▸ Exercise directions: In the entries below, find the lines with the word "left" and copy them.

▸ Provided data:
++++++++++++++++++++
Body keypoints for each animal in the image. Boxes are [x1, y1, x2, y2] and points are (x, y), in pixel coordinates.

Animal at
++++++++++++++++++++
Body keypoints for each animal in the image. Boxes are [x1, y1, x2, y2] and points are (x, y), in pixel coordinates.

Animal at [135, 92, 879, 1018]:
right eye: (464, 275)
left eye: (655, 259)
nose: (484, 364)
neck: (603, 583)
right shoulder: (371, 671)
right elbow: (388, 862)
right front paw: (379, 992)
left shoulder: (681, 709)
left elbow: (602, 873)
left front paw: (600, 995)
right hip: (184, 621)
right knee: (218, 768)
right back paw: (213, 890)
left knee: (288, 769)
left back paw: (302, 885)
++++++++++++++++++++
▸ Written solution:
left eye: (655, 259)
left shoulder: (681, 709)
left elbow: (602, 873)
left front paw: (600, 995)
left knee: (288, 769)
left back paw: (302, 885)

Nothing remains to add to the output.